Vector Lookup Tables

I helped electrical engineer Jeff Bradford complete a vector generator for the Projection Kanji Keyboard. Jeff simplified the ECL design by moving considerable logic into static ram lookup tables. I used APL's array manipulation to formulate and check the bit patterns that would fill these tables.

Hardware

The display driver could draw vectors fast enough to paint flicker free characters from vector strokes. It was realized as a single board using the power-hungry but very fast bi-polar transistor emitter-coupled logic (ECL). Static rams were available that were correspondingly fast. The board consisted of rams, registers and the DACs that would drive the display.

Jeff used table lookup in several locations. Sometimes this involved splitting tables between rams as the desired size parts were not available.

The rams would be loaded at power-up from much slower ultra-violet erasable electrically programmable roms routinely used in the then emerging micro-controller field.

Representation

I created two-dimensional arrays of bits using APL functions which were all stored in an APL workspace between sessions.

I wrote a format converter that would translate a properly dimensioned array into the text format required by the commercial rom programmer in use in our lab.

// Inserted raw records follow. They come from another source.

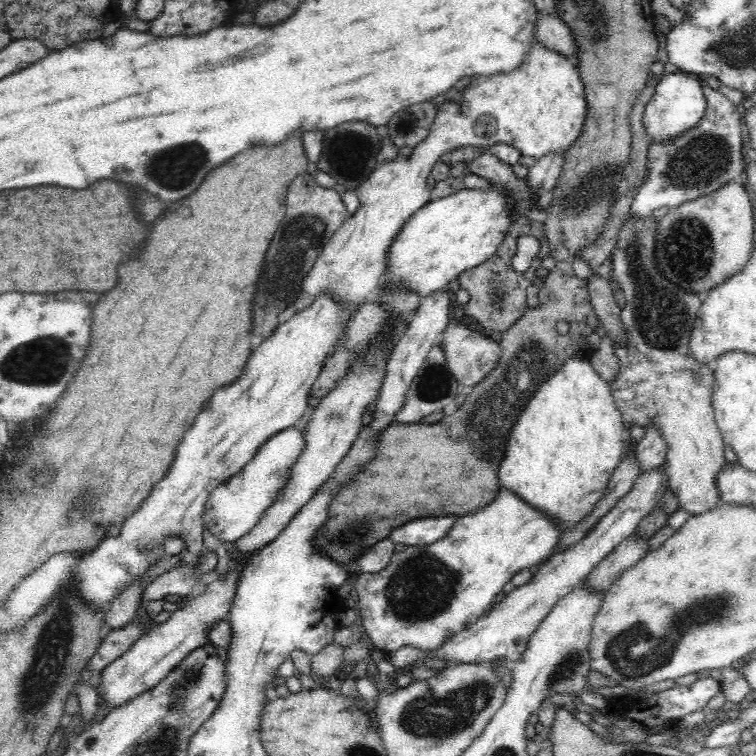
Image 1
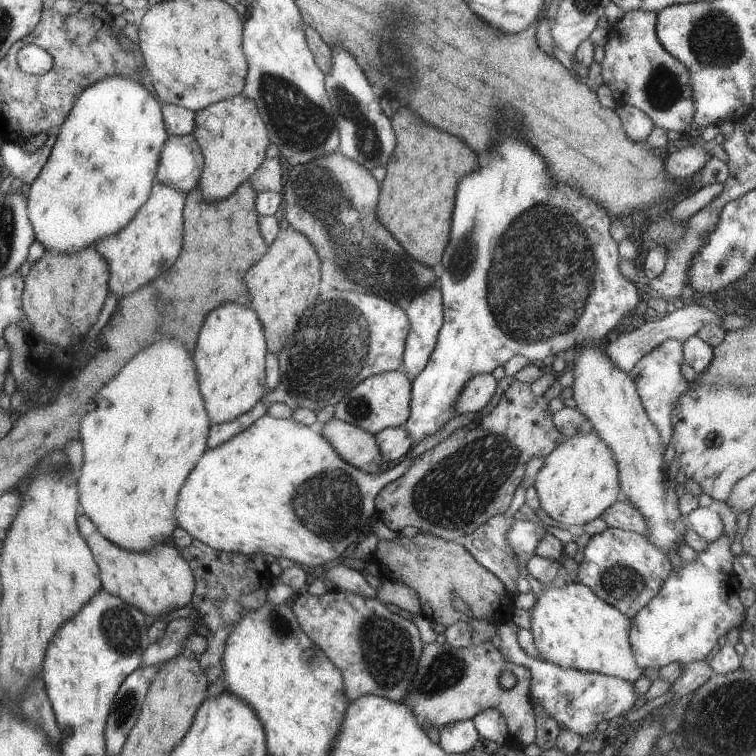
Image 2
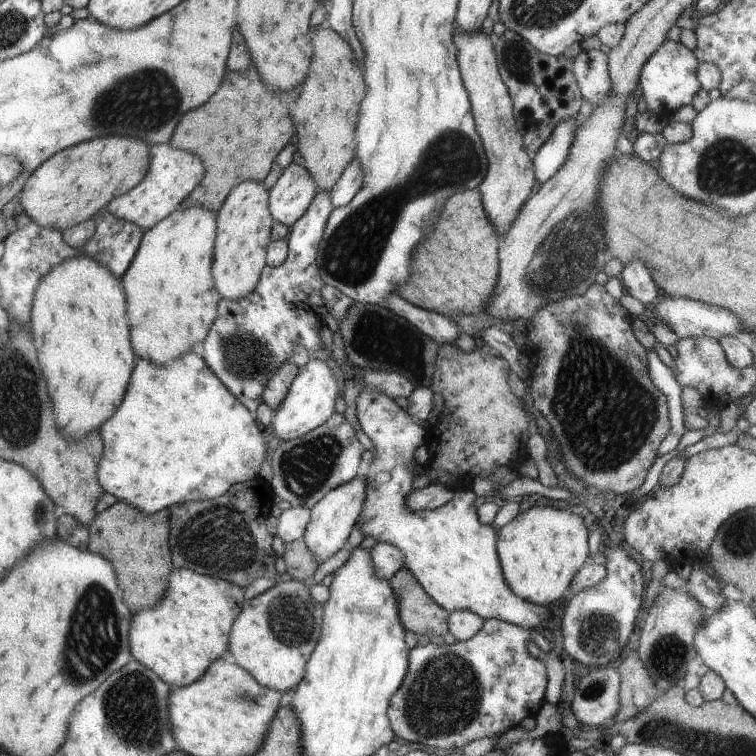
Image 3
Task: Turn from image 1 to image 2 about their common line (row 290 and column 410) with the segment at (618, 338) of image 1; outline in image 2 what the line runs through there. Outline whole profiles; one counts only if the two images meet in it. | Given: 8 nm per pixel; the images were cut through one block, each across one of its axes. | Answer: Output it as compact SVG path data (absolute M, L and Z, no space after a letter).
M383 580L382 586L377 589L377 599L393 609L422 614L421 600L418 593L400 581Z

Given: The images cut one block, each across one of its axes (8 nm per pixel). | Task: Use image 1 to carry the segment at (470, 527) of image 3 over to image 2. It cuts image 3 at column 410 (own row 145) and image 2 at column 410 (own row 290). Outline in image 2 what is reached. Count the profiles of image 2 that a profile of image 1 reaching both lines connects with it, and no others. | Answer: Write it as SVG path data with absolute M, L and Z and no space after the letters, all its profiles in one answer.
M440 286L428 287L407 303L410 330L403 354L403 372L415 378L424 370L443 325L443 296Z

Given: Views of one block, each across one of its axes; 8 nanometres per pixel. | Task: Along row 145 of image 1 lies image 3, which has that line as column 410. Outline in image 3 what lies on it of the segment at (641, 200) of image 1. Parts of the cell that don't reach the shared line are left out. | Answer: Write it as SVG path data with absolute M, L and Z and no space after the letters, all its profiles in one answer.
M488 619L468 640L442 646L416 645L408 656L404 682L388 706L394 734L432 748L464 748L474 740L501 735L519 727L524 718L538 715L545 703L548 675L546 662L528 652L530 642L544 652L551 650L550 642L536 629Z

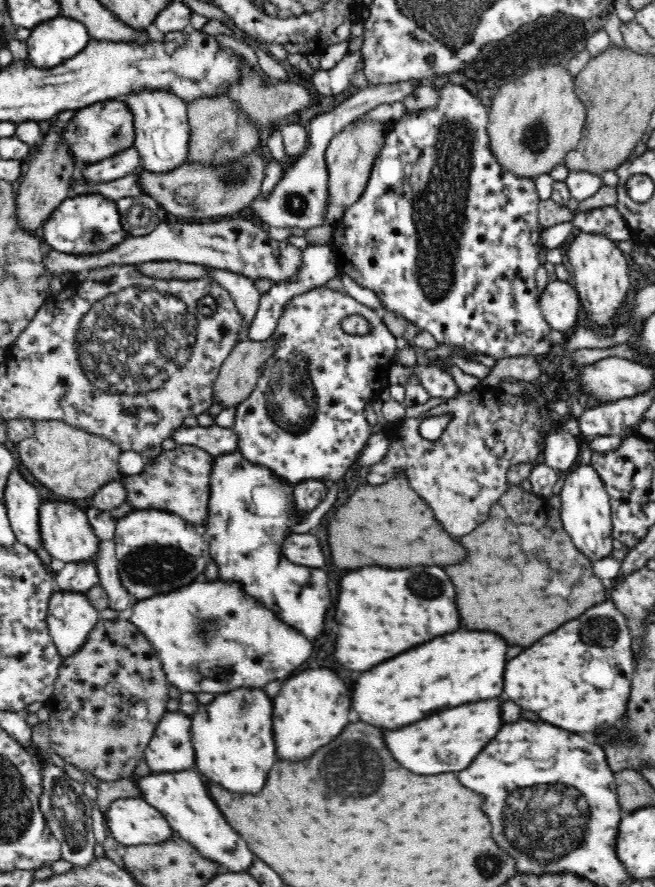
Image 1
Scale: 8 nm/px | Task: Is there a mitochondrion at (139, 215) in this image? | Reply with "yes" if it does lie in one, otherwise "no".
yes

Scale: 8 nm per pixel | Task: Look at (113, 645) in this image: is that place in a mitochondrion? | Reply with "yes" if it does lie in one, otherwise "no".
no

Although this process was repeatable, we had little desire to debug mistakes we might make in constructing tables on the high-speed hardware in which they would eventually run.

Methodology

We developed tables for each section of Jeff's design one by one. I worked with Jeff at the terminal writing formulas that would generate bits.

We wrote first using arrays of integers to understand the lookups as they would occur at the register level.

We transformed these into bits and then split those bits into the shapes of the ram parts in the design.

We then transformed ram bits into the bits as they would appear in the roms, reversing the transformation that would happen on power-up.

At each step we would first create an array and then ask ourselves how we might know that it is the correct array. We would create row or column sums and then look at the distribution of these. Did they make sense knowing what the vector generator would be doing?

If sums alone weren't convincing we would write some part of the hardware in APL and then run it in all possible cases rendering some part of the result as graphics on the high-resolution 4014 display.

This process worked. Over several days we built the necessary software tools, developed and checked the bits, and then programmed the hardware that worked first time. No after the fact debugging required.